Text section
# End of May Bear hunt



## ravenfo (Feb 4, 2018)

Good morning everyone,

I am looking at taking 10 days of leave at the end of May to go to some bear hunting (I got me a new Mossberg Patriot .375 ruger that I am dying to use  ). I am coming from Fort Sill, Oklahoma. What I am trying to figure out, is where is a good place for my buddy and I to go bear hunting? I have read a lot about baiting, but I think we will be mostly walking in, unless I can take my Jeep off road on some trails or something. Distances and terrain do not matter to us. 

Any and all advice will be greatly appreciated. 

Also, any general tips for bear hunting will be great too!


----------



## MooseMeat (Dec 27, 2017)

Uh, unless you can draw a tag, which isn't something you can plan on doing any year you decide you wanna hunt bear, much less you AND a buddy drawing a tag, I doubt you'll be hunting bears this year in Utah. You could buy an OTC tag and hunt the few units that are open to hunting, but even then, there are much better options than Utah to go hunt bears, like Idaho or Colorado


----------



## Fishrmn (Sep 14, 2007)

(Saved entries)
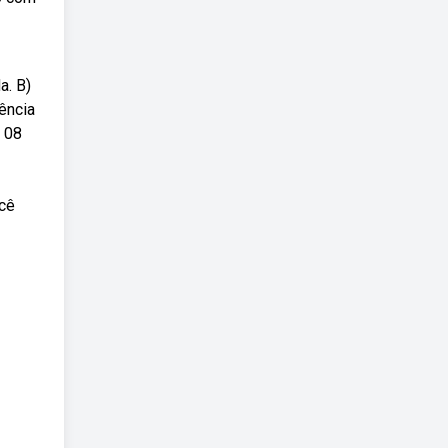
a. B)
ência
m 08
ocê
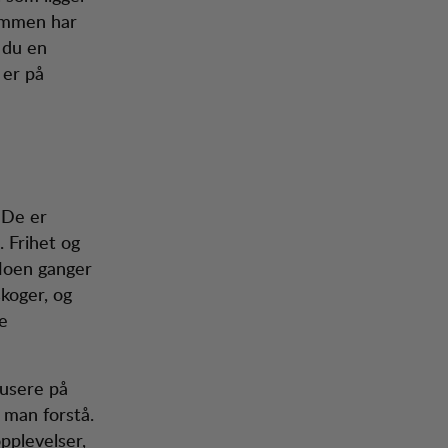
dommen har
r du en
 er på
. De er
 Frihet og
 Noen ganger
skoger, og
e
kusere på
 man forstå.
pplevelser,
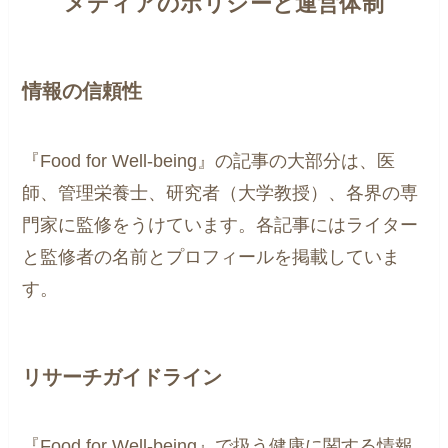
メディアのポリシーと運営体制
情報の信頼性
『Food for Well-being』の記事の大部分は、医
師、管理栄養士、研究者（大学教授）、各界の専
門家に監修をうけています。各記事にはライター
と監修者の名前とプロフィールを掲載していま
す。
リサーチガイドライン
『Food for Well-being』で扱う健康に関する情報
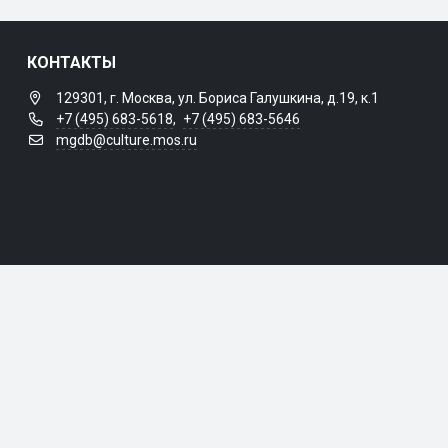
КОНТАКТЫ
129301, г. Москва, ул. Бориса Галушкина, д.19, к.1
+7 (495) 683-5618
,
+7 (495) 683-5646
mgdb@culture.mos.ru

What is required
Write the next part of the bear hunting forum thread, starting right after its last line. The saved entries are separate material and are not part of the bear hunting thread.

Answer
Non-resident tags are $308 each for the harvest objective units. There is no option for using bait with harvest objective tags. Another thing to think about with Utah's harvest objective hunts; Once you've chosen your area you have to check every night to see if the hunt is still open the next day. You could conceivably buy the tag, and the hunt would abruptly end the next day if people have taken enough bears to meet the objective. If I were determined to get a bear, I'd hunt Idaho or Colorado if I were you.

⫸<{{{{{⦇°>


----------



## mtnrunner260 (Feb 15, 2010)

What's your budget and desired style of hunt?
If you just want to give the new gun a go a guided British Columbia hunt is about as guaranteed as it gets. 
Otherwise I would focus on Idaho and Montana for a western hunt. 
Lots if bears in the east and others parts if the country that I'm not familiar with though.


----------



## Critter (Mar 20, 2010)

Drawing the tag in Utah is the big problem also Colorado does not offer a spring bear hunt only fall draw in September and if you want to hunt them during the deer and elk seasons you need a deer or elk tag. 

I would look to Idaho, Wyoming, or Montana for a DIY type hunt. Or head up to British Colombia for a great hunt.


----------



## Kwalk3 (Jun 21, 2012)

I would go with Idaho if you are planning on baiting, or Montana if you are looking for a spot and stalk hunt.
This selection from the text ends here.